République Française

Au nom du Peuple Français



COUR D'APPEL DE DOUAI

Chambre Sociale

- Prud'Hommes-





APPELANT :



Société SCP BTSG² es qualité de liquidateur de la SAS WEGRAVIT

[Adresse 1]

[Adresse 1]

[Localité 3]



Association L'UNEDIC DELEGATION AGS, CGEA DE [Locali...

ARRÊT DU

30 Septembre 2022

N° 1578/22

N° RG 20/02026 - N° Portalis DBVT-V-B7E-TGTZ

GG / GD

Jugement du

Conseil de Prud'hommes - Formation paritaire de LILLE

en date du

10 Septembre 2020

(RG F19/00148 -section )

GROSSE :

aux avocats

le 30 Septembre 2022

République Française

Au nom du Peuple Français

COUR D'APPEL DE DOUAI

Chambre Sociale

- Prud'Hommes-

APPELANT :

Société SCP BTSG² es qualité de liquidateur de la SAS WEGRAVIT

[Adresse 1]

[Adresse 1]

[Localité 3]

Association L'UNEDIC DELEGATION AGS, CGEA DE [Localité 5]

[Adresse 2]

[Adresse 2]

Représentées par Me CAMUS-DEMAILLY, avocat au barreau de Douai, substitué par Me HULEUX, avocat au barreau de Douai

INTIMÉE :

Mme [B] [U]

[Adresse 4]

[Localité 3]

Représentée par Me DANDOY, avocat au barreau de Lille

DÉBATS : à l'audience publique du 01 Juin 2022

Tenue par Gilles GUTIERREZ

magistrat chargé d'instruire l'affaire qui a entendu seul les plaidoiries, les parties ou leurs représentants ne s'y étant pas opposés et qui en a rendu compte à la cour dans son délibéré,

les parties ayant été avisées à l'issue des débats que l'arrêt sera prononcé par sa mise à disposition au greffe.

GREFFIER : Annie LESIEUR

COMPOSITION DE LA COUR LORS DU DÉLIBÉRÉ

Soleine HUNTER-FALCK

: PRÉSIDENT DE CHAMBRE

Muriel LE BELLEC

: CONSEILLER

Gilles GUTIERREZ

: CONSEILLER

ARRÊT : Contradictoire

prononcé par sa mise à disposition au greffe le 30 Septembre 2022, les parties présentes en ayant été préalablement avisées dans les conditions prévues à l'article 450 du code de procédure civile, signé par Soleine HUNTER-FALCK, Président et par Cindy LEPERRE, greffier auquel la minute de la décision a été remise par le magistrat signataire.

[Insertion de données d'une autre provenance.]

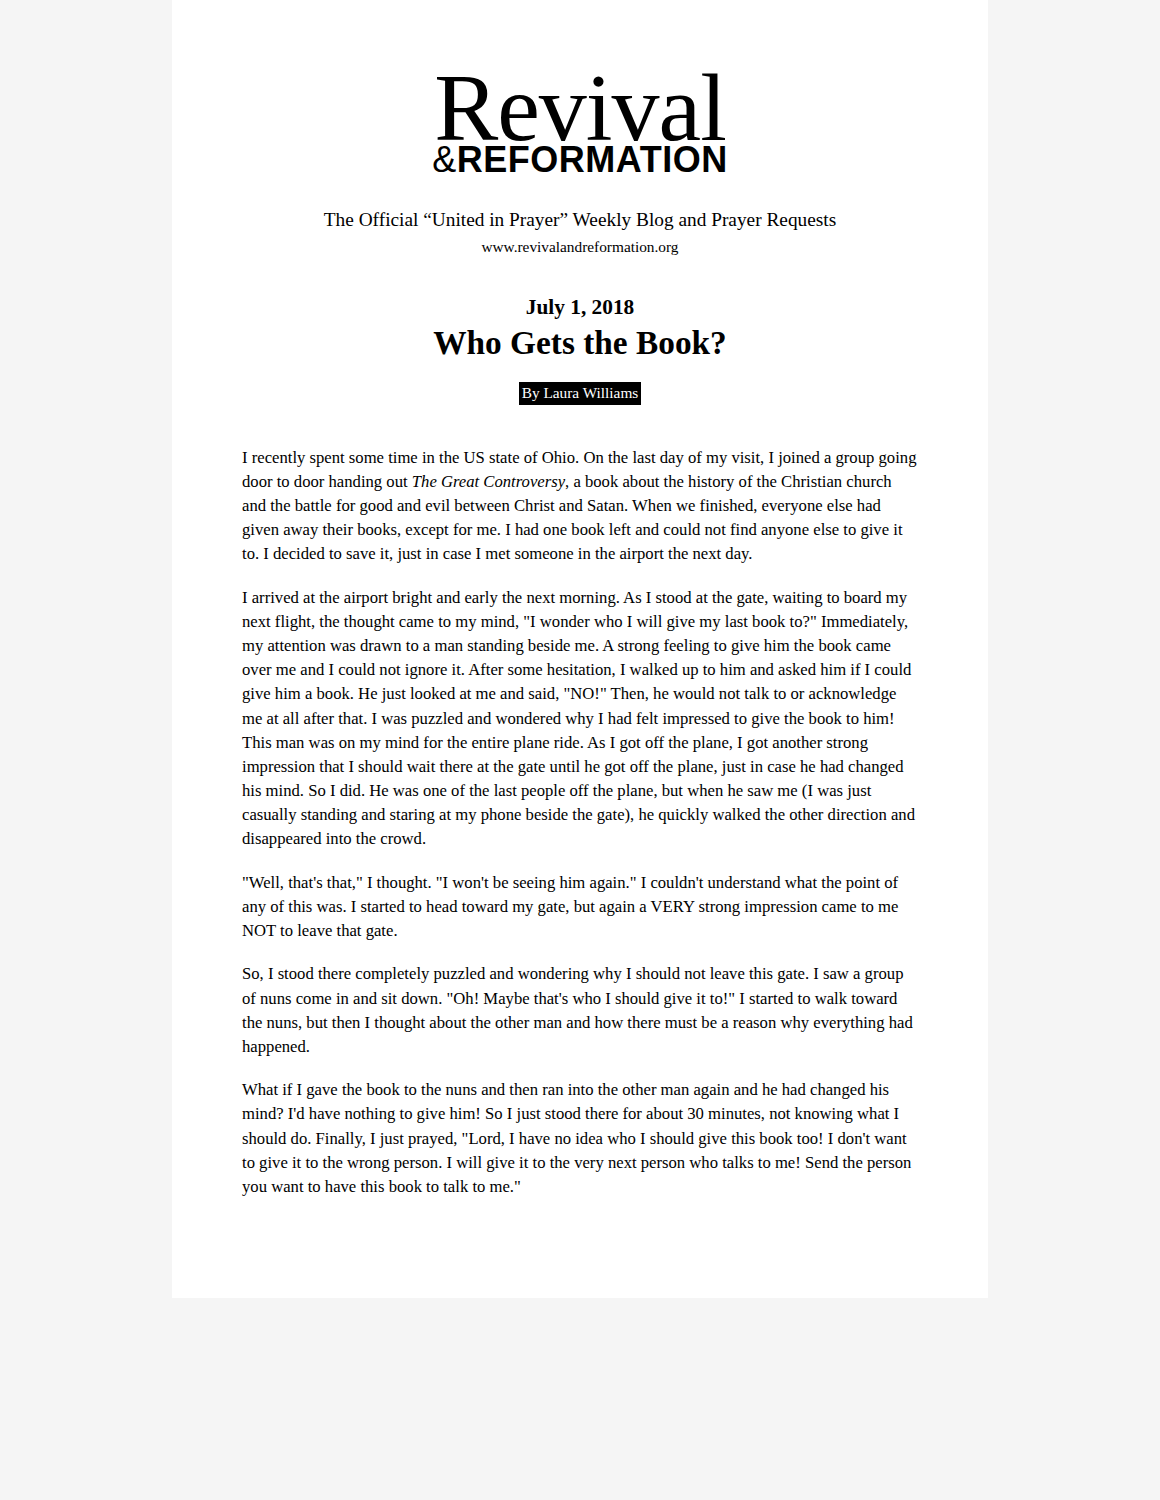Revival &REFORMATION
The Official “United in Prayer” Weekly Blog and Prayer Requests
www.revivalandreformation.org
July 1, 2018
Who Gets the Book?
By Laura Williams
I recently spent some time in the US state of Ohio. On the last day of my visit, I joined a group going door to door handing out The Great Controversy, a book about the history of the Christian church and the battle for good and evil between Christ and Satan. When we finished, everyone else had given away their books, except for me. I had one book left and could not find anyone else to give it to. I decided to save it, just in case I met someone in the airport the next day.
I arrived at the airport bright and early the next morning. As I stood at the gate, waiting to board my next flight, the thought came to my mind, "I wonder who I will give my last book to?" Immediately, my attention was drawn to a man standing beside me. A strong feeling to give him the book came over me and I could not ignore it. After some hesitation, I walked up to him and asked him if I could give him a book. He just looked at me and said, "NO!" Then, he would not talk to or acknowledge me at all after that. I was puzzled and wondered why I had felt impressed to give the book to him! This man was on my mind for the entire plane ride. As I got off the plane, I got another strong impression that I should wait there at the gate until he got off the plane, just in case he had changed his mind. So I did. He was one of the last people off the plane, but when he saw me (I was just casually standing and staring at my phone beside the gate), he quickly walked the other direction and disappeared into the crowd.
"Well, that's that," I thought. "I won't be seeing him again." I couldn't understand what the point of any of this was. I started to head toward my gate, but again a VERY strong impression came to me NOT to leave that gate.
So, I stood there completely puzzled and wondering why I should not leave this gate. I saw a group of nuns come in and sit down. "Oh! Maybe that's who I should give it to!" I started to walk toward the nuns, but then I thought about the other man and how there must be a reason why everything had happened.
What if I gave the book to the nuns and then ran into the other man again and he had changed his mind? I'd have nothing to give him! So I just stood there for about 30 minutes, not knowing what I should do. Finally, I just prayed, "Lord, I have no idea who I should give this book too! I don't want to give it to the wrong person. I will give it to the very next person who talks to me! Send the person you want to have this book to talk to me."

ORDONNANCE DE CLÔTURE : rendue le 1er juin 2022

EXPOSE

Dans le cadre d'une formation de « manager marketing direct et commerce électronique » dispensée par la Skema business school, la SAS WEGRAVIT a engagé Mme [B] [U], selon contrat de professionnalisation du 01/09/2017 jusqu'au 28/09/2018, en qualité de chargée de développement des grands comptes.

Le tribunal de commerce Lille par jugement du 08/01/2018 a ouvert une procédure de redressement judiciaire de la société WEGRAVIT et fixé provisoirement en accord avec le débiteur la date de cessation des paiements au 01/08/2017.

Par jugement du 31/01/2018, le tribunal de commerce a prononcé la liquidation judiciaire de la SAS WEGRAVIT et nommé Me [L] [W] en qualité de liquidateur.

Mme [B] [U] a été licenciée par le mandaire liquidateur par lettre du 13/02/2018, compte-tenu de la cessation d'activité de l'entreprise.

Par requête reçue le 11/02/2019 Mme [B] [U] a saisi le conseil de prud'hommes de Lille de diverses demandes indemnitaires tenant à l'exécution et à la rupture du contrat de travail.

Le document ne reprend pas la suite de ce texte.